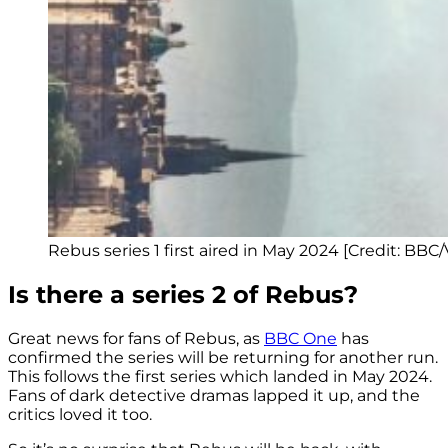
Rebus series 1 first aired in May 2024 [Credit: BBC
Is there a series 2 of Rebus?
Great news for fans of Rebus, as
BBC One
has
confirmed the series will be returning for another run.
This follows the first series which landed in May 2024.
Fans of dark detective dramas lapped it up, and the
critics loved it too.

▬▬▬▬▬▬▬▬▬▬

What to produce
Once the pictures are removed, output the remaining material exactly.

Result of the task
Rebus series 1 first aired in May 2024 [Credit: BBC
Is there a series 2 of Rebus?
Great news for fans of Rebus, as
BBC One
has
confirmed the series will be returning for another run.
This follows the first series which landed in May 2024.
Fans of dark detective dramas lapped it up, and the
critics loved it too.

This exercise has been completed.